During my thirty-five year teaching career, I had worked with thousands of students for whom I cared, but the student who impacted me more than any other was Robert. Although I had never taught Robert in my college preparatory reading class, I had observed him in his personalized reading class, in my role as the school’s Student Support Team Chairperson. I had, also, learned about Robert’s developmental history through talking with his mother and through analyzing his academic history in my role as SST Chair.
Robert was 18 years old when I first learned of his difficulties in school. I thought that it was amazing that Robert had lasted in school as long as he had without dropping out at age 16, considering his reading difficulty. I also thought that it was a testimony to his innate character that he had remained in school as long as he had. You see, Robert was able to read only on an elementary level. It was during his 11th grade year that he came to the attention of the Student Support Team. How can a student reach the eleventh grade and read no higher than an elementary grade level? Part of that answer is that he had failed many classes, as a result of his reading problem, yet he had kept trying and had passed just enough classes to keep going. He had learned to compensate for his reading problem. He enjoyed being with his classmates. People naturally liked Robert. The paraprofessional who worked directly with Robert had told me that he could not recall the words she had taught him from one day to the next, yet he was not a slow student, she had said. I interacted with Robert in her classroom and I, too, realized that Robert was not a slow student. But he did have a severe reading difficulty.
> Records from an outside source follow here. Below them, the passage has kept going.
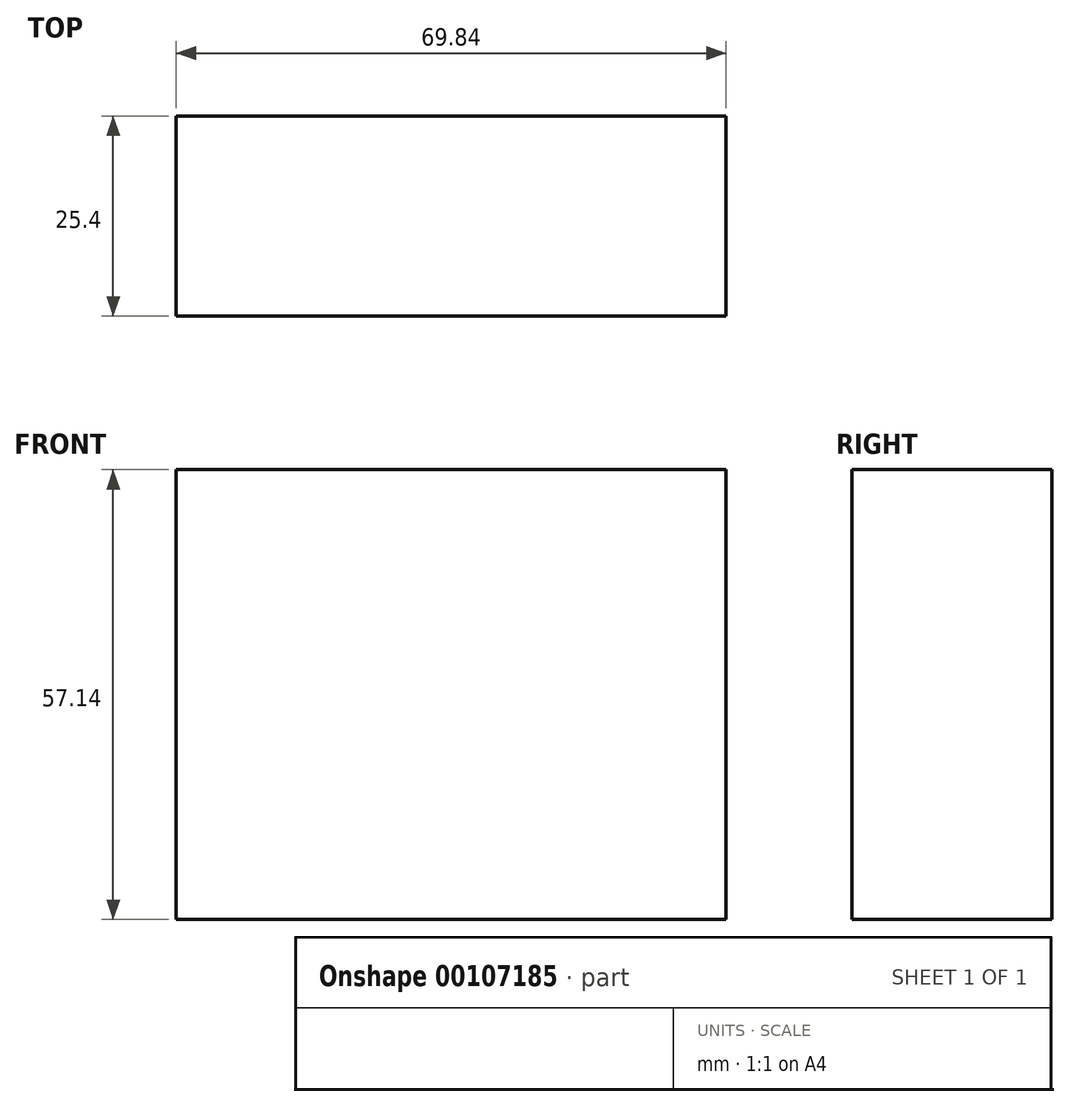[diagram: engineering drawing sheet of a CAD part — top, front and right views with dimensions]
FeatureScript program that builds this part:
annotation { "Feature Type Name" : "Feature", "Feature Type Description" : "" }
export const myFeature = defineFeature(function(context is Context, id is Id, definition is map)
    precondition{}
    {
        {
            var Q0;
            Q0=qCreatedBy(makeId("Front.planeOp"),FACE);
            var sketch = newSketch(context, id + "F0", { "sketchPlane" : qUnion([Q0])});
            skLineSegment(sketch, "E0.bottom", {"start": v(-34.92, 28.58) * mm, "end": v(34.93, 28.58) * mm});
            skLineSegment(sketch, "E0.top", {"start": v(-34.93, -28.58) * mm, "end": v(34.92, -28.58) * mm});
            skLineSegment(sketch, "E0.left", {"start": v(-34.92, 28.58) * mm, "end": v(-34.93, -28.58) * mm});
            skLineSegment(sketch, "E0.right", {"start": v(34.93, 28.58) * mm, "end": v(34.92, -28.58) * mm});
            skPoint(sketch, "E0.middle", {"position": v(0, 0) * mm});
            skSolve(sketch);
        }
        {
            var Q0;
            Q0=makeQuery(id+"F0.imprint","IMPRINT",FACE,{"disambiguationData":[TD([[makeQuery(id+"F0.imprint","IMPRINT",EDGE,{"derivedFrom":sQuery(id+"F0.wireOp",EDGE,"E0.bottom")}),-1.0]])]});
            extrude(context, id + "F1", {"entities" : qUnion([Q0]), "depth" : 25.4 * mm});
        }
    });
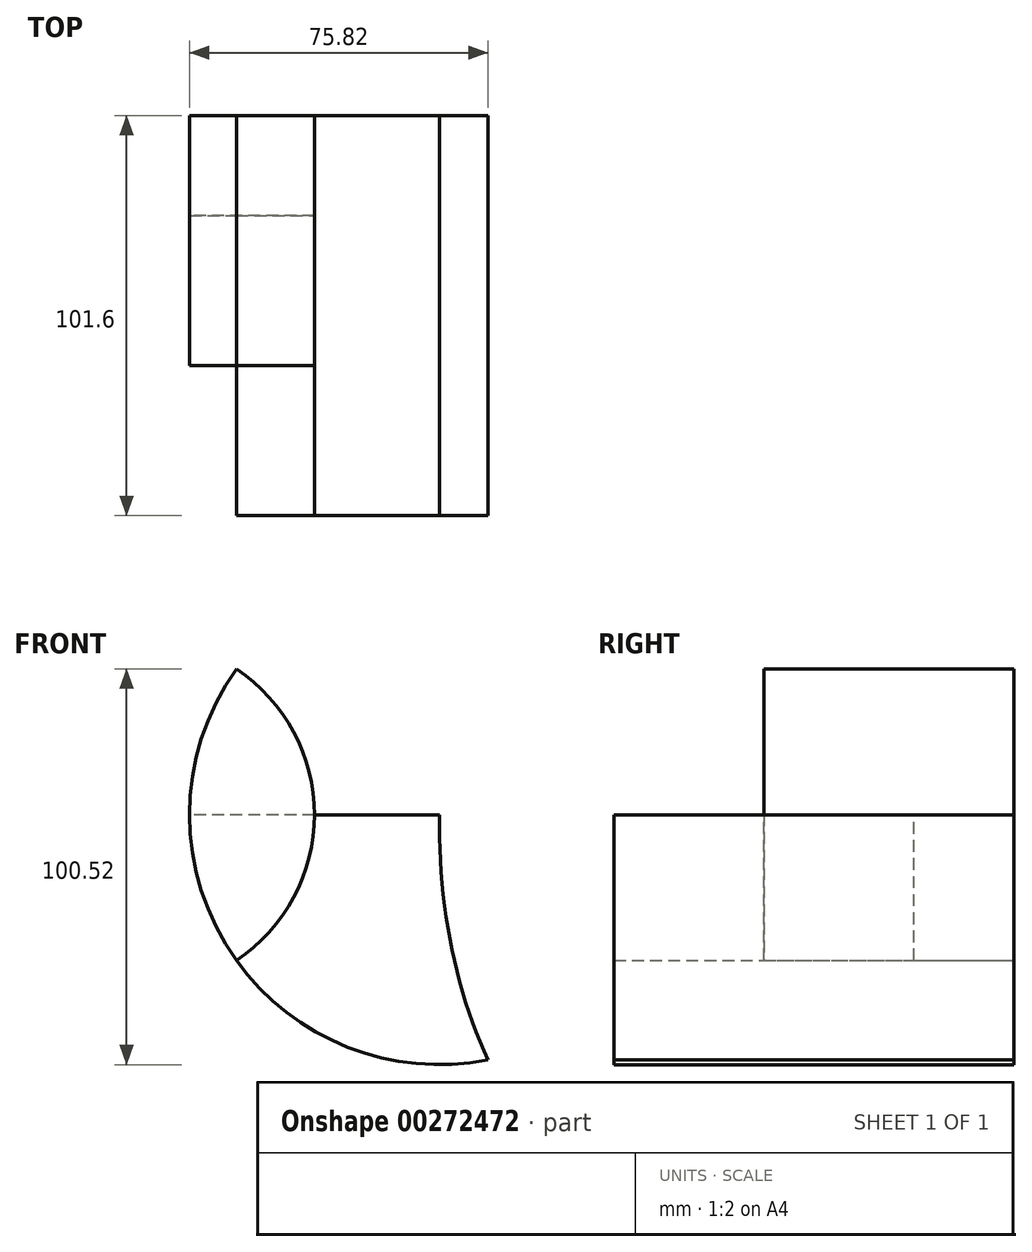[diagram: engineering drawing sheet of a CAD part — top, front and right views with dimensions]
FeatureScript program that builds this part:
annotation { "Feature Type Name" : "Feature", "Feature Type Description" : "" }
export const myFeature = defineFeature(function(context is Context, id is Id, definition is map)
    precondition{}
    {
        {
            var Q0;
            Q0=qCreatedBy(makeId("Front.planeOp"),FACE);
            var sketch = newSketch(context, id + "F0", { "sketchPlane" : qUnion([Q0])});
            skLineSegment(sketch, "E0", {"start": v(0, 0) * mm, "end": v(-76.2, 0) * mm});
            skCircle(sketch, "E1", {"center": v(-76.2, 0) * mm, "radius": 44.45 * mm});
            skLineSegment(sketch, "E2", {"start": v(-63.5, 0) * mm, "end": v(-31.75, 0) * mm});
            skCircle(sketch, "E3", {"center": v(0, 0) * mm, "radius": 63.5 * mm});
            skEllipse(sketch, "E4", {"center": v(63.5, 0) * mm, "majorRadius": 101.6 * mm, "minorRadius": 63.49 * mm, "majorAxis": v(0.03, 1)});
            skLineSegment(sketch, "E5", {"start": v(63.5, 0) * mm, "end": v(66.22, 101.56) * mm});
            skSolve(sketch);
        }
        {
            var Q0;
            {var subQ0=sQuery(id+"F0.wireOp",EDGE,"E3");var subQ1=sQuery(id+"F0.wireOp",EDGE,"E1");var subQ2=makeQuery(id+"F0.imprint","INTERSECT",VERTEX,{"disambiguationData":[OD(0.0)],"derivedFrom":[subQ1,subQ0]});Q0=makeQuery(id+"F0.imprint","IMPRINT",FACE,{"disambiguationData":[TD([[makeQuery(id+"F0.imprint","IMPRINT",EDGE,{"disambiguationData":[TD([[subQ2,-1.0]])],"derivedFrom":subQ1}),1.0]])]});}
            extrude(context, id + "F1", {"entities" : qUnion([Q0]), "depth" : 25.4 * mm});
        }
        {
            var Q0;
            {var subQ3=sQuery(id+"F0.wireOp",EDGE,"E1");var subQ5=sQuery(id+"F0.wireOp",EDGE,"E3");var subQ6=makeQuery(id+"F0.imprint","INTERSECT",VERTEX,{"disambiguationData":[OD(0.0)],"derivedFrom":[subQ3,subQ5]});Q0=makeQuery(id+"F0.imprint","IMPRINT",FACE,{"disambiguationData":[TD([[makeQuery(id+"F0.imprint","IMPRINT",EDGE,{"disambiguationData":[TD([[subQ6,1.0]])],"derivedFrom":subQ5}),1.0]])]});}
            var Q1;
            {var subQ3=sQuery(id+"F0.wireOp",EDGE,"E1");var subQ5=sQuery(id+"F0.wireOp",EDGE,"E3");var subQ6=makeQuery(id+"F0.imprint","INTERSECT",VERTEX,{"disambiguationData":[OD(1.0)],"derivedFrom":[subQ3,subQ5]});Q1=makeQuery(id+"F0.imprint","IMPRINT",FACE,{"disambiguationData":[TD([[makeQuery(id+"F0.imprint","IMPRINT",EDGE,{"disambiguationData":[TD([[subQ6,-1.0]])],"derivedFrom":subQ5}),1.0]])]});}
            var Q2;
            {var subQ0=sQuery(id+"F0.wireOp",EDGE,"E2");Q2=makeQuery(id+"F0.imprint","IMPRINT",FACE,{"disambiguationData":[TD([[makeQuery(id+"F0.imprint","IMPRINT",EDGE,{"derivedFrom":subQ0}),1.0]])]});}
            var Q3;
            {var subQ0=sQuery(id+"F0.wireOp",EDGE,"E2");Q3=makeQuery(id+"F0.imprint","IMPRINT",FACE,{"disambiguationData":[TD([[makeQuery(id+"F0.imprint","IMPRINT",EDGE,{"derivedFrom":subQ0}),-1.0]])]});}
            extrude(context, id + "F2", {"entities" : qUnion([Q0, Q1, Q2, Q3]), "depth" : 63.5 * mm});
        }
        {
            var Q0;
            {var subQ0=sQuery(id+"F0.wireOp",EDGE,"E4");var subQ1=sQuery(id+"F0.wireOp",EDGE,"E3");var subQ2=makeQuery(id+"F0.imprint","INTERSECT",VERTEX,{"disambiguationData":[OD(0.0)],"derivedFrom":[subQ1,subQ0]});Q0=makeQuery(id+"F0.imprint","IMPRINT",FACE,{"disambiguationData":[TD([[makeQuery(id+"F0.imprint","IMPRINT",EDGE,{"disambiguationData":[TD([[subQ2,1.0]])],"derivedFrom":subQ1}),-1.0]])]});}
            var Q1;
            {var subQ0=sQuery(id+"F0.wireOp",EDGE,"E4");var subQ1=sQuery(id+"F0.wireOp",EDGE,"E3");var subQ2=makeQuery(id+"F0.imprint","INTERSECT",VERTEX,{"disambiguationData":[OD(0.0)],"derivedFrom":[subQ1,subQ0]});Q1=makeQuery(id+"F0.imprint","IMPRINT",FACE,{"disambiguationData":[TD([[makeQuery(id+"F0.imprint","IMPRINT",EDGE,{"disambiguationData":[TD([[subQ2,1.0]])],"derivedFrom":subQ1}),1.0]])]});}
            extrude(context, id + "F3", {"entities" : qUnion([Q0, Q1]), "depth" : 101.6 * mm});
        }
    });
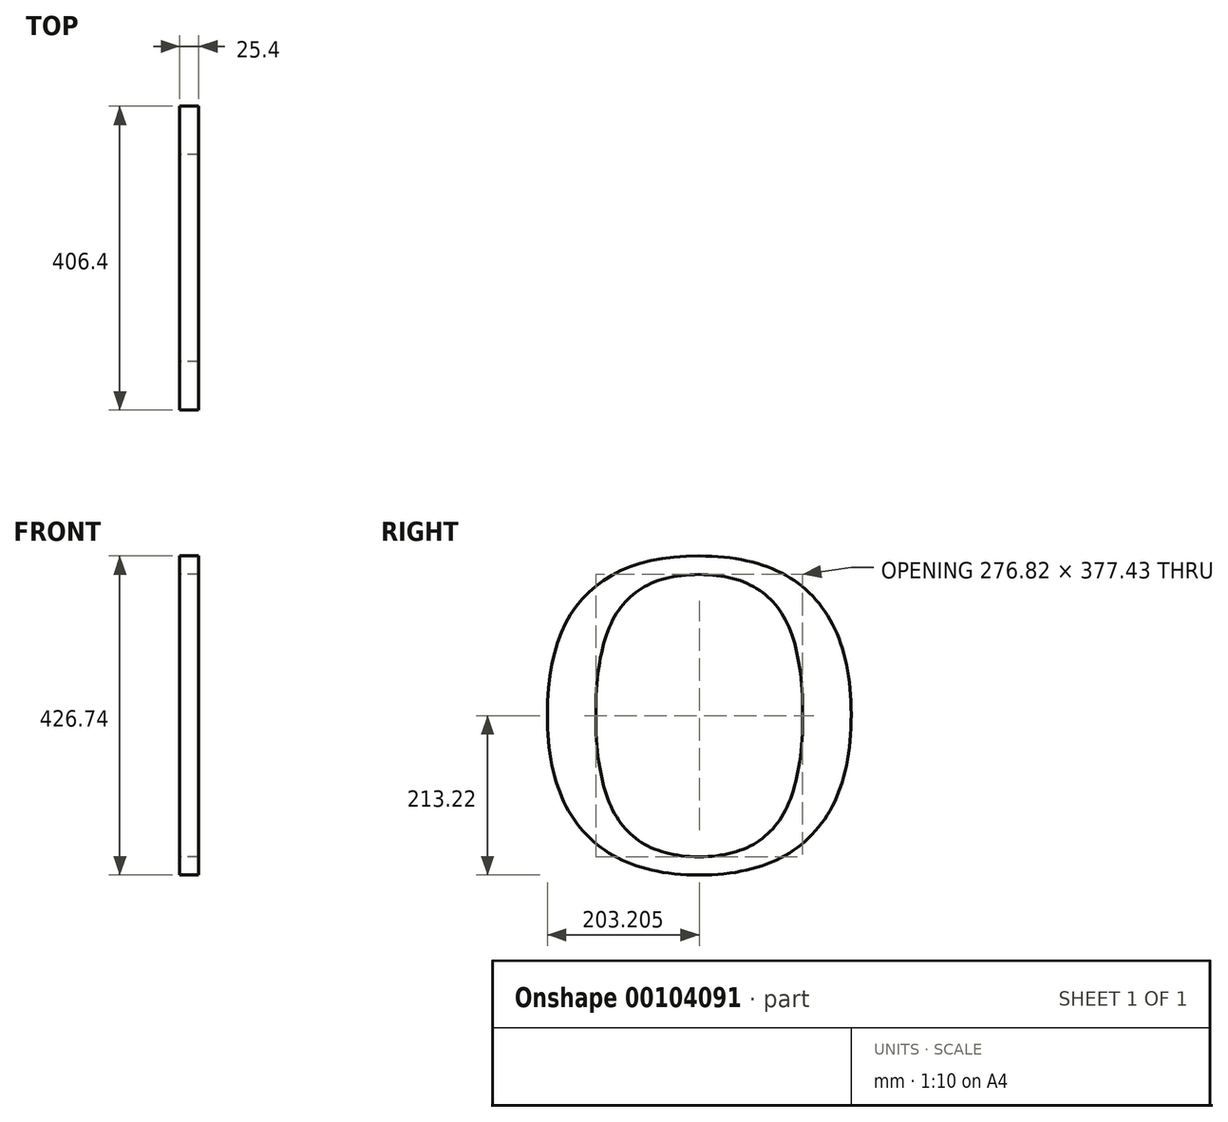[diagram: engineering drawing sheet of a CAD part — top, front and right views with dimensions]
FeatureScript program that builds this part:
annotation { "Feature Type Name" : "Feature", "Feature Type Description" : "" }
export const myFeature = defineFeature(function(context is Context, id is Id, definition is map)
    precondition{}
    {
        {
            var Q0;
            Q0=qCreatedBy(makeId("Right.planeOp"),FACE);
            var sketch = newSketch(context, id + "F0", { "sketchPlane" : qUnion([Q0])});
            skText(sketch, "E0", { "text": "O", "fontName": "Tinos-Regular.ttf"});
            const initialGuessF0  = {"E0": [-0.4325, 0, 1, 0, 0.4572]};
            skSetInitialGuess(sketch, initialGuessF0);
            skSolve(sketch);
        }
        {
            var Q0;
            Q0 = qSketchRegion(id + "F0", true);
            extrude(context, id + "F1", {"entities" : qUnion([Q0]), "depth" : 25.4 * mm});
        }
    });
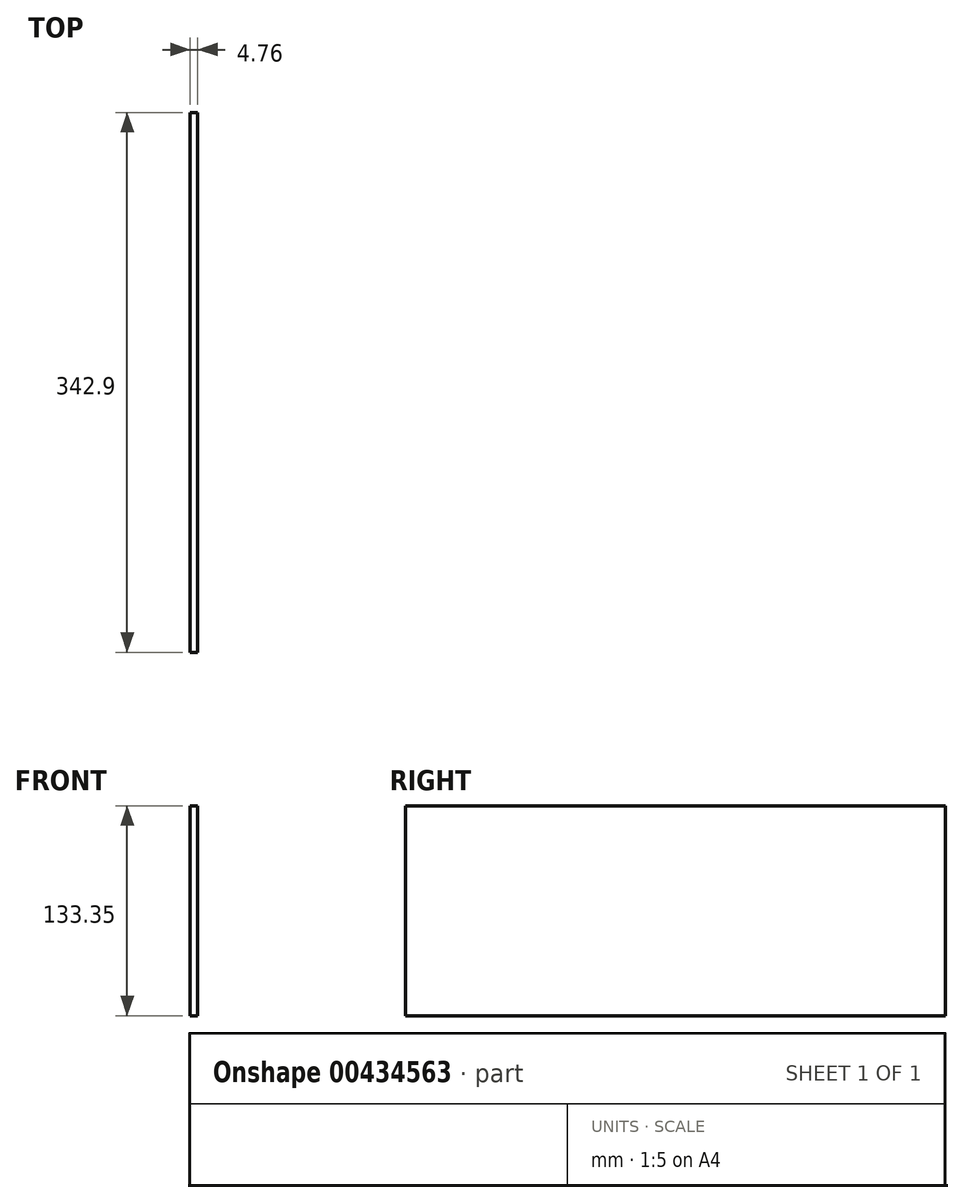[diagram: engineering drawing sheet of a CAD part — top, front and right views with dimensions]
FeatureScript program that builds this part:
annotation { "Feature Type Name" : "Feature", "Feature Type Description" : "" }
export const myFeature = defineFeature(function(context is Context, id is Id, definition is map)
    precondition{}
    {
        {
            var Q0;
            Q0=qCreatedBy(makeId("Right.planeOp"),FACE);
            var sketch = newSketch(context, id + "F0", { "sketchPlane" : qUnion([Q0])});
            skLineSegment(sketch, "E0.bottom", {"start": v(-91.13, 77.1) * mm, "end": v(251.77, 77.1) * mm});
            skLineSegment(sketch, "E0.top", {"start": v(-91.13, -56.24) * mm, "end": v(251.77, -56.24) * mm});
            skLineSegment(sketch, "E0.left", {"start": v(-91.13, 77.1) * mm, "end": v(-91.13, -56.24) * mm});
            skLineSegment(sketch, "E0.right", {"start": v(251.77, 77.1) * mm, "end": v(251.77, -56.24) * mm});
            skSolve(sketch);
        }
        {
            var Q0;
            Q0=makeQuery(id+"F0.imprint","IMPRINT",FACE,{"disambiguationData":[TD([[makeQuery(id+"F0.imprint","IMPRINT",EDGE,{"derivedFrom":sQuery(id+"F0.wireOp",EDGE,"E0.bottom")}),-1.0]])]});
            extrude(context, id + "F1", {"entities" : qUnion([Q0]), "depth" : 4.76 * mm});
        }
    });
His eleventh grade year was a turning point for Robert. He was beginning to believe that he would never receive his high school diploma because of his reading problem, and he was, afterall, already 18 years old. I noticed that he had begun to miss more and more days of school. I talked with his mother. She told me that he had recently become involved with the wrong crowd, outside of school, when he missed school. She said, too, that when he was a young boy – about 8 years old – that he had been a very sweet and loving child. I could still see that quality, deep inside of him, even at age 18, after years of failure in school, which would have made a lesser person feel jaded or bitter. I felt a strong maternal instinct for Robert and I was determined that he would not fail because I knew that in his core, Robert did not want to fail. He had had enough faith to remain in school until he was 18 years old, and his reading difficulty was not his fault. I knew that if we could get him tested that that test would more than likely document his problem, officially, and that he could receive the special help that he needed. When Robert had missed about five days straight, I sensed that he had decided to drop out of school. I called him at home and talked with him. He admitted to me that he recently had thought that it was futile to continue and that he was going to drop out of school. I begged him not to do that. I pleaded with him just to show up the next day and take that needed test – for me. I promised him that, if he would do that for me, I knew we could still help him to graduate. He promised me that he would make that last effort for me.
I believed that Robert would show up the next day for the test, but I also knew that that would be the last day he would come to the school as a student. I called the county office and asked to speak to the professional who administered individual diagnostic tests to students, but she could not be reached because she was testing in another school. I knew that I had to track her down THAT day. So I called her supervisor and told the supervisor the story. I told the supervisor that Robert HAD to be tested the next morning at my school. I said that making that happen would determine the difference in Robert’s life. I said that we would lose him forever, if he was not tested the next morning.
The next morning both Robert and the professional who tested students showed up at my school and Robert received the test battery. He did qualify for special help which he received. He stuck it out for another year and a half even though he was the oldest in his class. Robert walked down that aisle and received his high school diploma at age 20, almost 21. Robert had innate class. He had earned that diploma not only for the last year and half of his tenure in school, but for the previous twelve and a half years that he had stayed in school coping with a severe reading problem that he had had from birth and with which he would need to cope all of his life. But his determination and his desire to have a productive life had overcome his apprehensions, his embarrassments, and his deficiencies. After he graduated, he and I had a picture taken together. We were both smiling broadly because we knew that, together, we had made this day happen for him.
The last time I saw Robert was about a year before I retired from teaching. He had come by the school to see me, and he had brought his wife and two children with him. He had a job in a hospital. It was obvious that he very much loved his wife and children and that they were a happy and loving family unit. He wanted them all to greet me. His wife had been my student in my Advanced Reading class a few years earlier. I was so happy for Robert and so proud of what he was making of his life. I will never forget Robert. I had felt like a second mother to him and I think he knew that. I could not let Robert fail because Robert simply did not deserve to fail. He had given all that he had to give in school for so long, hoping – beyond hope – that he would somehow succeed. I have never been prouder of a student than I was of Robert. In a way, I loved Robert for his faith, and his hope, and for his courage.
Robert’s story reminds me of the words that St. Paul wrote in I Corinthians 13:8: “Love Never Fails.” I have always found that to be true.